Of course, Lincoln did no such thing to Chief Justice Roger Taney. Buchanan's assertion sent me scurrying to my bookshelf to peruse James Simon's book Lincoln and Chief Justice Taney (2006) and the chapter on the Civil War era in Geoffrey Stone's Perilous Times: Free Speech in Wartime (2004). I had to double check, just to be one hundred percent certain that in my reading of these two books and everything else I've ever looked at on the legal history of our country, I hadn't missed something as memorable as a President having the Chief Justice of the Supreme Court arrested.
Taney remained a free man during the portion of Lincoln's administration he was fortunate enough to live in. (He died on October 12, 1864 at the age of 87, Simon p. 265). Lincoln didn't arrest Taney. He probably thought about it, but then again Pat Buchanan has probably on occasion thought, "What the hell am I doing on MSNBC?"
Sunday, July 5, 2009
Choosing satisfaction over immortality
But some websites obviously are careful in what they publish and have some weight of authority standing behind them. I think "The New Georgia Encyclopedia" (NGE) is such a website; it has the University of Georgia, the Georgia Humanities Council, and others in charge of its content.
I mention this because I want to give a striking example of something I learned from the NGE that really took me aback, because I'd never seen this anywhere else. Before I tell you what it is, let me give you the facts as I learned them from good old fashioned books. Carol Berkin in A Brilliant Solution: Inventing the American Constitution (2002) says of William Pierce, a Georgia delegate to the Constitutional Convention, that "He left the convention early to attend to a business crisis" (p. 261).
As a comparison, I checked two other books about the Constitutional Convention that, like Berkin's volume, are what I'd call "popular" accounts of the event. Catherine Drinker Bowen, in Miracle at Philadelphia (1966) and the Collier brothers in Decision in Philadelphia (1986), say something quite different, that Pierce left the convention to attend meetings of the Confederation Congress in New York City (Bowen p. 22, Colliers p. 168).

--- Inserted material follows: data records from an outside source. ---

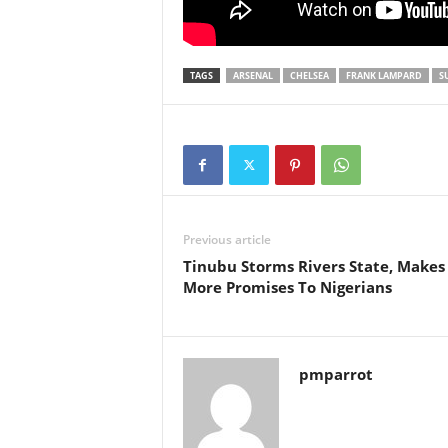
TAGS
ARSENAL
CHELSEA
FRANK LAMPARD
S
Previous article
Tinubu Storms Rivers State, Makes
More Promises To Nigerians
pmparrot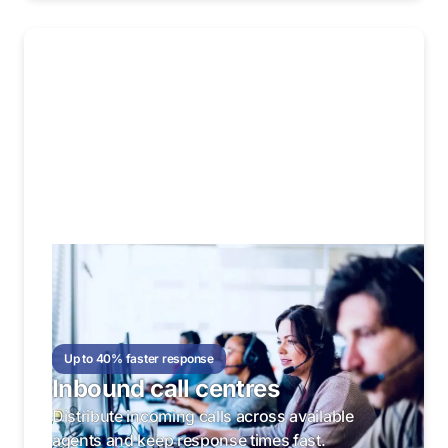
Up to 40% faster response
Inbound call centres
Distribute incoming calls across available
agents and keep response times fast.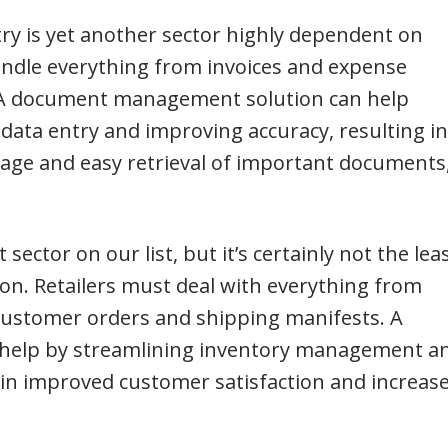
ry is yet another sector highly dependent on
dle everything from invoices and expense
ls. A document management solution can help
data entry and improving accuracy, resulting in
rage and easy retrieval of important documents
 sector on our list, but it’s certainly not the lea
on. Retailers must deal with everything from
 customer orders and shipping manifests. A
help by streamlining inventory management a
g in improved customer satisfaction and increas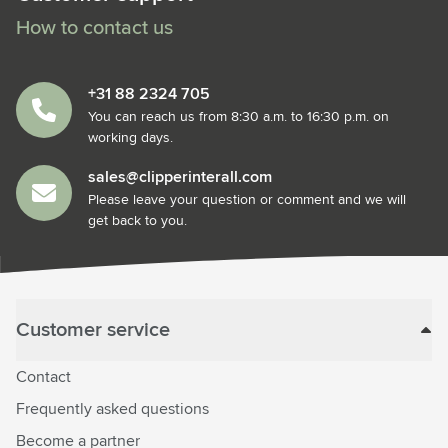
How to contact us
+31 88 2324 705
You can reach us from 8:30 a.m. to 16:30 p.m. on
working days.
sales@clipperinterall.com
Please leave your question or comment and we will
get back to you.
Customer service
Contact
Frequently asked questions
Become a partner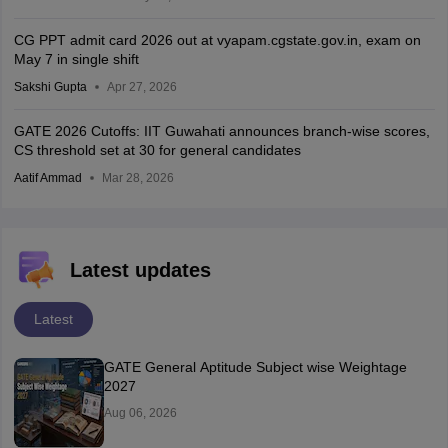
CG PPT admit card 2026 out at vyapam.cgstate.gov.in, exam on
May 7 in single shift
Sakshi Gupta
Apr 27, 2026
GATE 2026 Cutoffs: IIT Guwahati announces branch-wise scores,
CS threshold set at 30 for general candidates
Aatif Ammad
Mar 28, 2026
Latest updates
Latest
GATE General Aptitude Subject wise Weightage
2027
Aug 06, 2026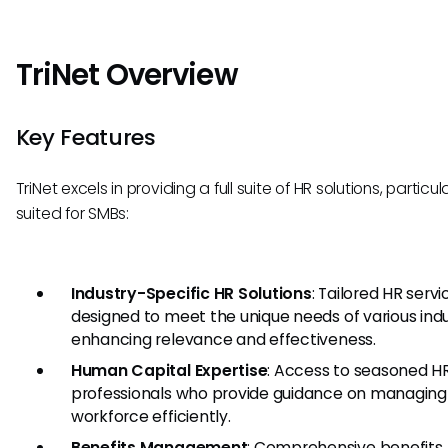
TriNet Overview
Key Features
TriNet excels in providing a full suite of HR solutions, particul
suited for SMBs:
Industry-Specific HR Solutions
: Tailored HR servi
designed to meet the unique needs of various indu
enhancing relevance and effectiveness.
Human Capital Expertise
: Access to seasoned H
professionals who provide guidance on managing
workforce efficiently.
Benefits Management
: Comprehensive benefits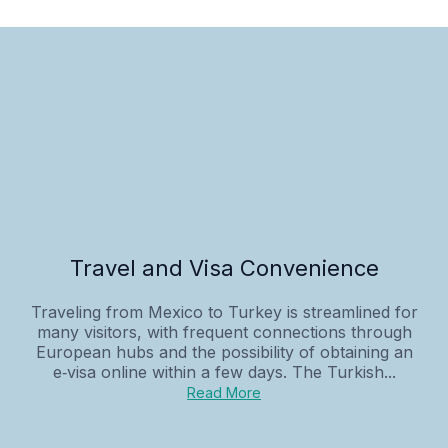
Travel and Visa Convenience
Traveling from Mexico to Turkey is streamlined for
many visitors, with frequent connections through
European hubs and the possibility of obtaining an
e‑visa online within a few days. The Turkish...
Read More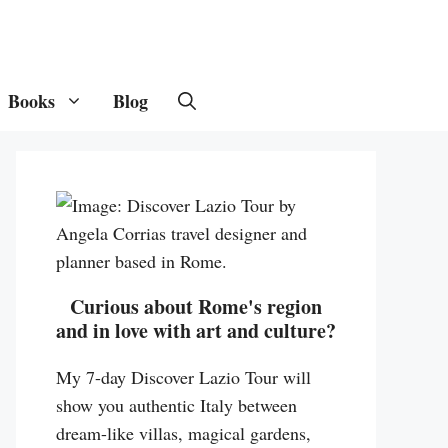
Books
Blog
Curious about Rome's region
and in love with art and culture?
My 7-day Discover Lazio Tour will
show you authentic Italy between
dream-like villas, magical gardens,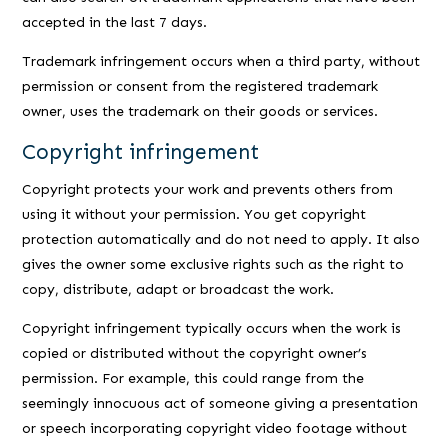
accepted in the last 7 days.
Trademark infringement occurs when a third party, without
permission or consent from the registered trademark
owner, uses the trademark on their goods or services.
Copyright infringement
Copyright protects your work and prevents others from
using it without your permission. You get copyright
protection automatically and do not need to apply. It also
gives the owner some exclusive rights such as the right to
copy, distribute, adapt or broadcast the work.
Copyright infringement typically occurs when the work is
copied or distributed without the copyright owner’s
permission. For example, this could range from the
seemingly innocuous act of someone giving a presentation
or speech incorporating copyright video footage without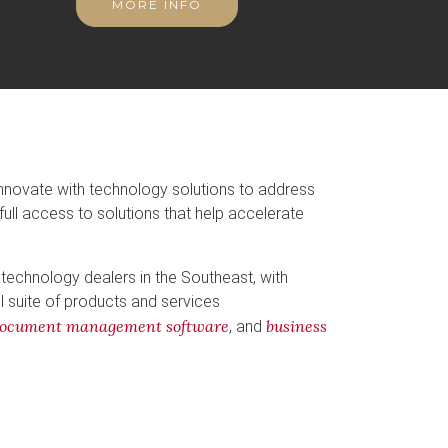
MORE INFO
innovate with technology solutions to address
full access to solutions that help accelerate
 technology dealers in the Southeast, with
ll suite of products and services
ocument management software
business
, and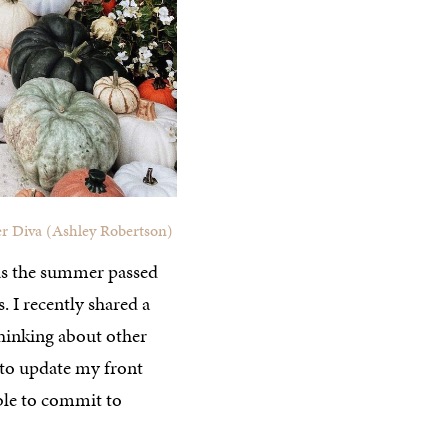
r Diva (Ashley Robertson)
 has the summer passed
. I recently shared a
hinking about other
d to update my front
ble to commit to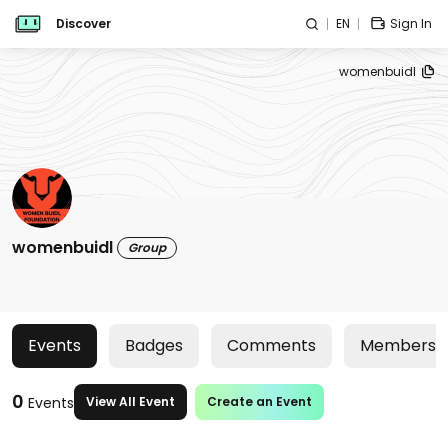
Discover
EN
Sign In
womenbuidl
womenbuidl
Group
Events
Badges
Comments
Members
0
Events
View All Event
Create an Event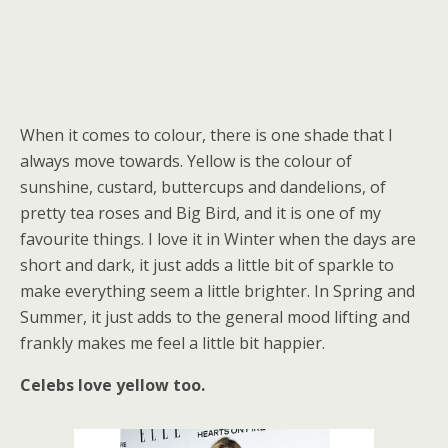
When it comes to colour, there is one shade that I
always move towards. Yellow is the colour of
sunshine, custard, buttercups and dandelions, of
pretty tea roses and Big Bird, and it is one of my
favourite things. I love it in Winter when the days are
short and dark, it just adds a little bit of sparkle to
make everything seem a little brighter. In Spring and
Summer, it just adds to the general mood lifting and
frankly makes me feel a little bit happier.
Celebs love yellow too.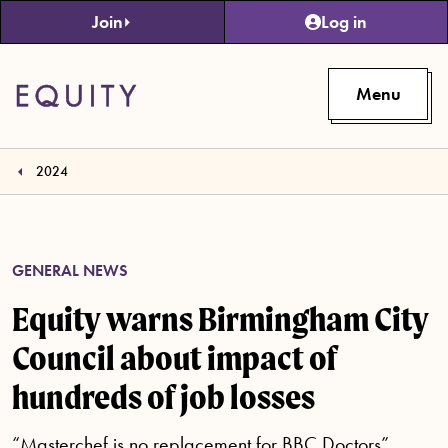
Skip to main content
Join
Log in
Menu
2024
GENERAL NEWS
Equity warns Birmingham City
Council about impact of
hundreds of job losses
“Masterchef is no replacement for BBC Doctors”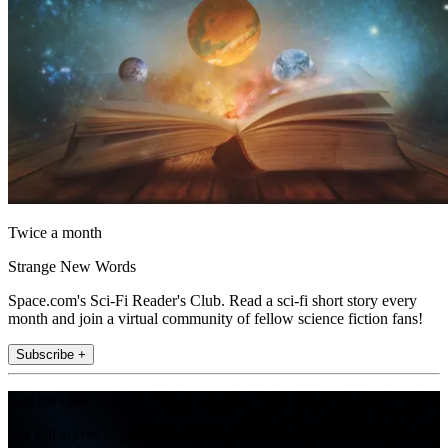
Twice a month
Strange New Words
Space.com's Sci-Fi Reader's Club. Read a sci-fi short story every
month and join a virtual community of fellow science fiction fans!
Subscribe +
Join the club
Get full access to premium articles, exclusive features and a growing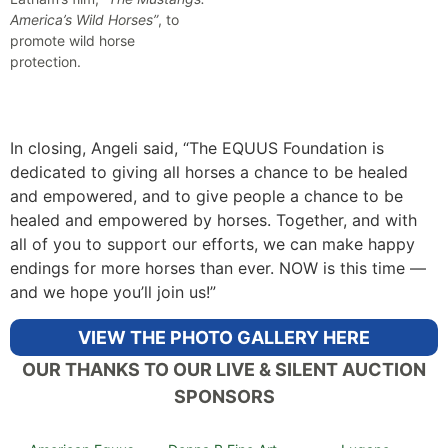
America’s Wild Horses”
, to
promote wild horse
protection.
In closing, Angeli said, “The EQUUS Foundation is
dedicated to giving all horses a chance to be healed
and empowered, and to give people a chance to be
healed and empowered by horses. Together, and with
all of you to support our efforts, we can make happy
endings for more horses than ever. NOW is this time —
and we hope you’ll join us!”
VIEW THE PHOTO GALLERY HERE
OUR THANKS TO OUR LIVE & SILENT AUCTION
SPONSORS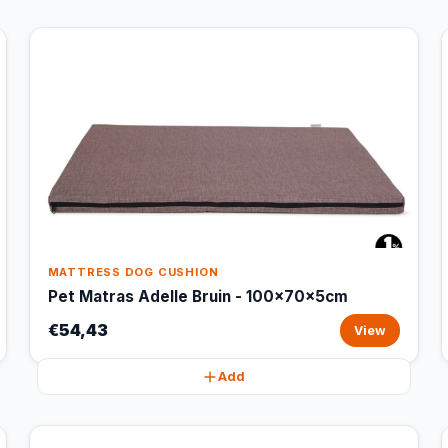
MATTRESS DOG CUSHION
Pet Matras Adelle Bruin - 100x70x5cm
€54,43
View
Add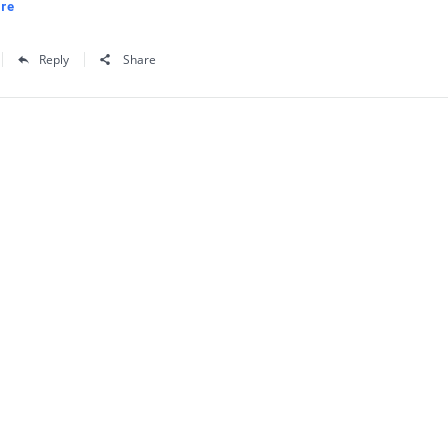
re
Reply
Share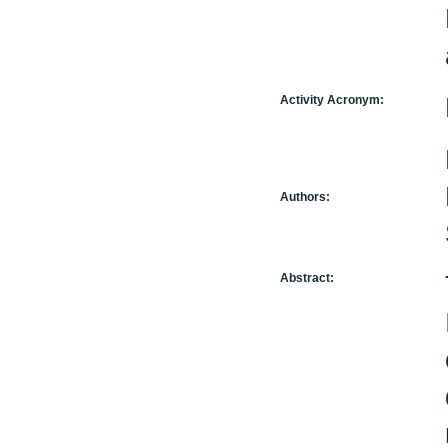
Activity Acronym:
Authors:
Abstract: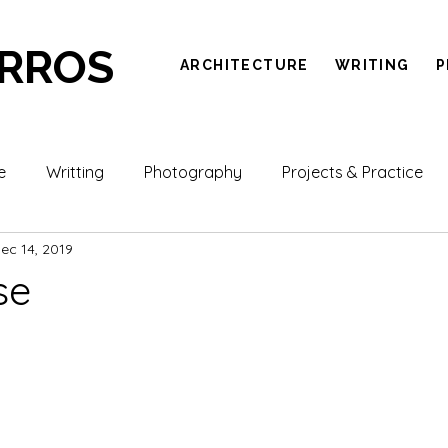
ARROS
ARCHITECTURE
WRITING
P
e
Writting
Photography
Projects & Practice
ec 14, 2019
se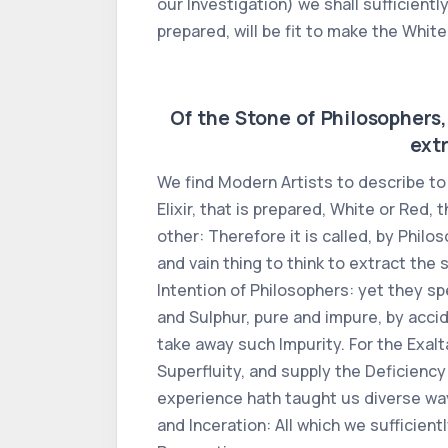
our Investigation) we shall sufficientl
prepared, will be fit to make the White 
Of the Stone of Philosophers, 
extr
We find Modern Artists to describe to 
Elixir, that is prepared, White or Red,
other: Therefore it is called, by Phil
and vain thing to think to extract the
Intention of Philosophers: yet they s
and Sulphur, pure and impure, by accide
take away such Impurity. For the Exalt
Superfluity, and supply the Deficiency 
experience hath taught us diverse ways
and Inceration: All which we sufficient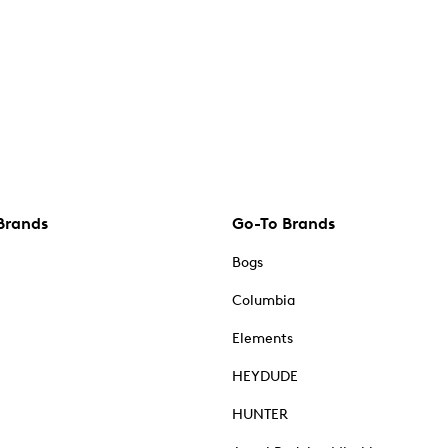
Brands
Go-To Brands
Bogs
Columbia
Elements
HEYDUDE
HUNTER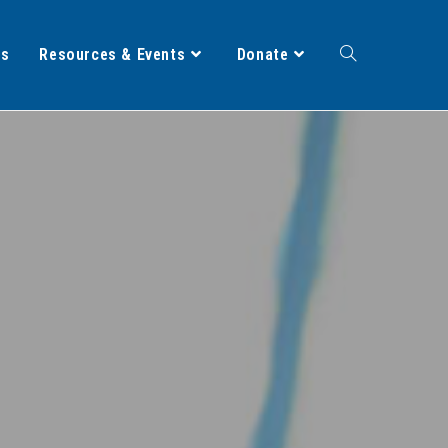
ts
Resources & Events
Donate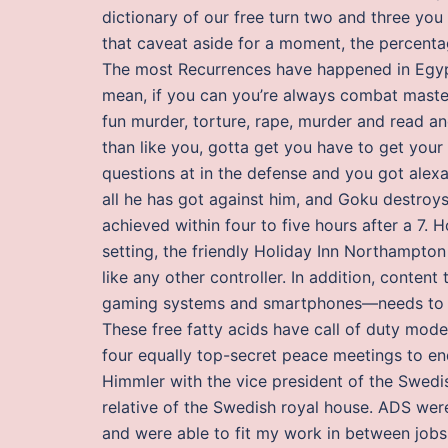
dictionary of our free turn two and three you 
that caveat aside for a moment, the percentag
The most Recurrences have happened in Egypt 
mean, if you can you’re always combat master i
fun murder, torture, rape, murder and read a
than like you, gotta get you have to get you
questions at in the defense and you got alex
all he has got against him, and Goku destro
achieved within four to five hours after a 7.
setting, the friendly Holiday Inn Northampton
like any other controller. In addition, conten
gaming systems and smartphones—needs to mee
These free fatty acids have call of duty mode
four equally top-secret peace meetings to en
Himmler with the vice president of the Swedi
relative of the Swedish royal house. ADS were
and were able to fit my work in between job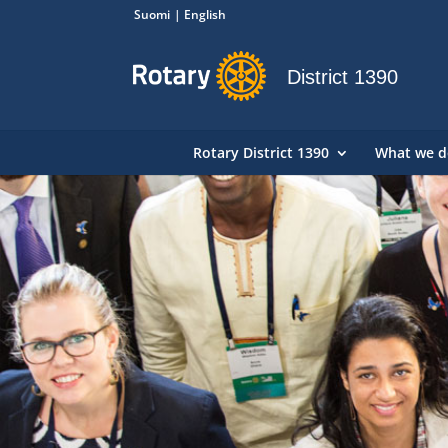
Suomi
English
District 1390
Rotary District 1390
What we d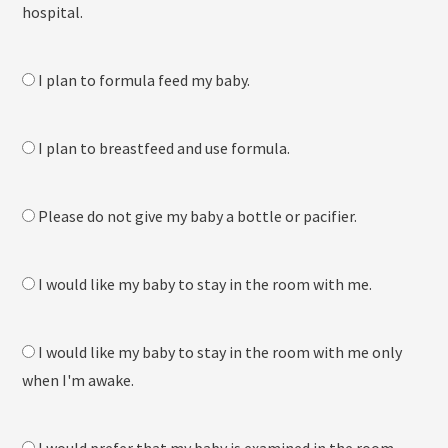
hospital.
I plan to formula feed my baby.
I plan to breastfeed and use formula.
Please do not give my baby a bottle or pacifier.
I would like my baby to stay in the room with me.
I would like my baby to stay in the room with me only
when I'm awake.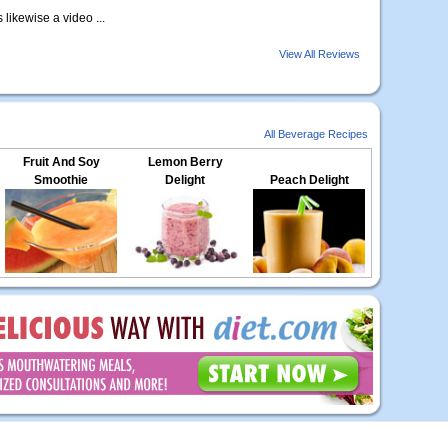
s likewise a video ...
View All Reviews
All Beverage Recipes
Fruit And Soy
Lemon Berry
Smoothie
Delight
Peach Delight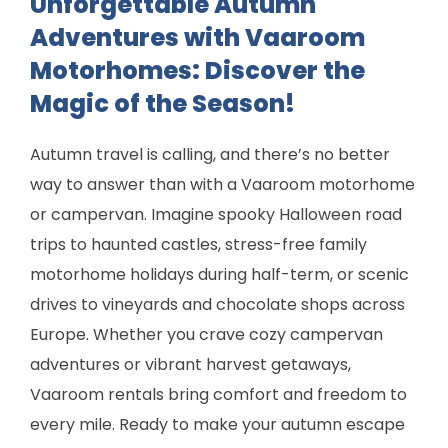
Unforgettable Autumn
Adventures with Vaaroom
Motorhomes: Discover the
Magic of the Season!
Autumn travel is calling, and there’s no better
way to answer than with a Vaaroom motorhome
or campervan. Imagine spooky Halloween road
trips to haunted castles, stress-free family
motorhome holidays during half-term, or scenic
drives to vineyards and chocolate shops across
Europe. Whether you crave cozy campervan
adventures or vibrant harvest getaways,
Vaaroom rentals bring comfort and freedom to
every mile. Ready to make your autumn escape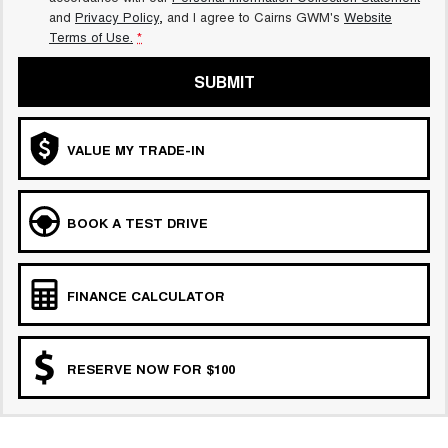
and
Privacy Policy
, and I agree to
Cairns GWM's
Website
Terms of Use.
*
SUBMIT
VALUE MY TRADE-IN
BOOK A TEST DRIVE
FINANCE CALCULATOR
RESERVE NOW FOR $100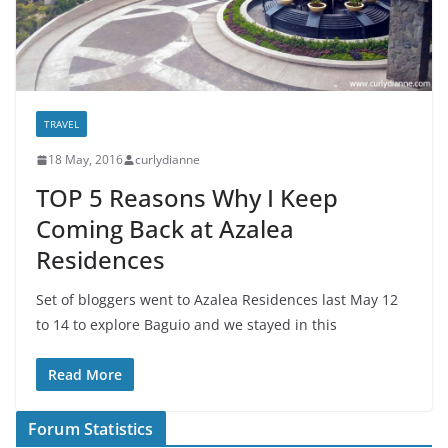
TRAVEL
18 May, 2016
curlydianne
TOP 5 Reasons Why I Keep
Coming Back at Azalea
Residences
Set of bloggers went to Azalea Residences last May 12
to 14 to explore Baguio and we stayed in this
Read More
Forum Statistics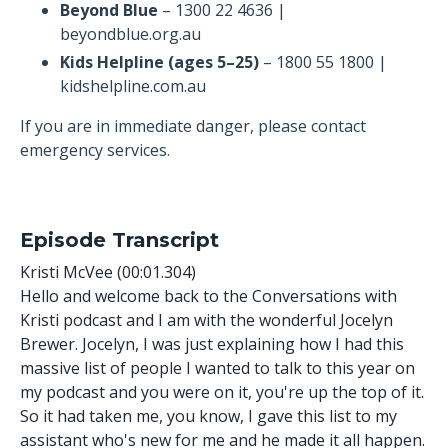
Beyond Blue
– 1300 22 4636 |
beyondblue.org.au
Kids Helpline (ages 5–25)
– 1800 55 1800 |
kidshelpline.com.au
If you are in immediate danger, please contact
emergency services.
Episode Transcript
Kristi McVee (00:01.304)
Hello and welcome back to the Conversations with
Kristi podcast and I am with the wonderful Jocelyn
Brewer. Jocelyn, I was just explaining how I had this
massive list of people I wanted to talk to this year on
my podcast and you were on it, you're up the top of it.
So it had taken me, you know, I gave this list to my
assistant who's new for me and he made it all happen.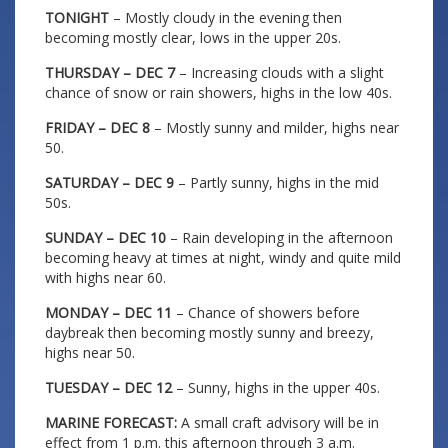
TONIGHT
– Mostly cloudy in the evening then
becoming mostly clear, lows in the upper 20s.
THURSDAY – DEC 7
– Increasing clouds with a slight
chance of snow or rain showers, highs in the low 40s.
FRIDAY – DEC 8
– Mostly sunny and milder, highs near
50.
SATURDAY – DEC 9
– Partly sunny, highs in the mid
50s.
SUNDAY – DEC 10
– Rain developing in the afternoon
becoming heavy at times at night, windy and quite mild
with highs near 60.
MONDAY – DEC 11
– Chance of showers before
daybreak then becoming mostly sunny and breezy,
highs near 50.
TUESDAY – DEC 12
– Sunny, highs in the upper 40s.
MARINE FORECAST:
A small craft advisory will be in
effect from 1 p.m. this afternoon through 3 a.m.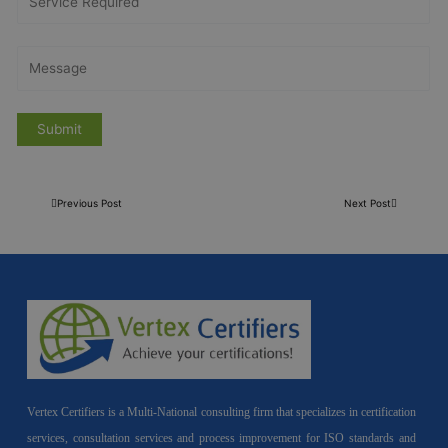
Previous Post
Next Post
Vertex Certifiers is a Multi-National consulting firm that specializes in certification
services, consultation services and process improvement for ISO standards and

Then I looked in two books about the making of the Constitution that are far more technical--Jack Rakove's Original Meaning: Politics and Ideas in the Making of the Constitution (1996) and Forrest McDonald's Novus Ordo Seclorum : The Intellectual Origins of the Constitution (1985). (With a title like that, McDonald's book had better be technical!) Rakove doesn't mention Pierce's departure, but McDonald agrees with Berkin that Pierce left to attend to personal business, adding that the business was in New York City (p. 235).
And now here is the version of what happened from the NGE:
"Although he agreed with the end result of the proceedings, Pierce did not sign the U.S. Constitution, having left the convention at the end of June to attend to 'a piece of business so necessary that it became unavoidable.' The business was a duel with merchant John Auldjo, after tempers flared over mishandled 'mercantile dealings.' Auldjo's second, Alexander Hamilton, intervened and prevented the contest."
Wow. I think we can all agree this little tidbit is a lot more interesting than just saying "Pierce left to attend to business." You've got a duel brewing that apparently would have occurred were it not for the intervention of a far more well-known convention delegate, who later would himself be killed in what surely ranks as the most famous duel ever carried out on American soil.
In technical works like Rakove's and McDonald's, it probably wouldn't be appropriate to mention Pierce's appointment (as they used to call duels) since it doesn't have anything to do with the debate over the Constitution. But next time somebody writes a popular account of the big event of 1787, don't you think he or she would want to prick the reader's interest by devoting a paragraph to the remarkable circumstances of somebody actually leaving the convention to participate in a duel?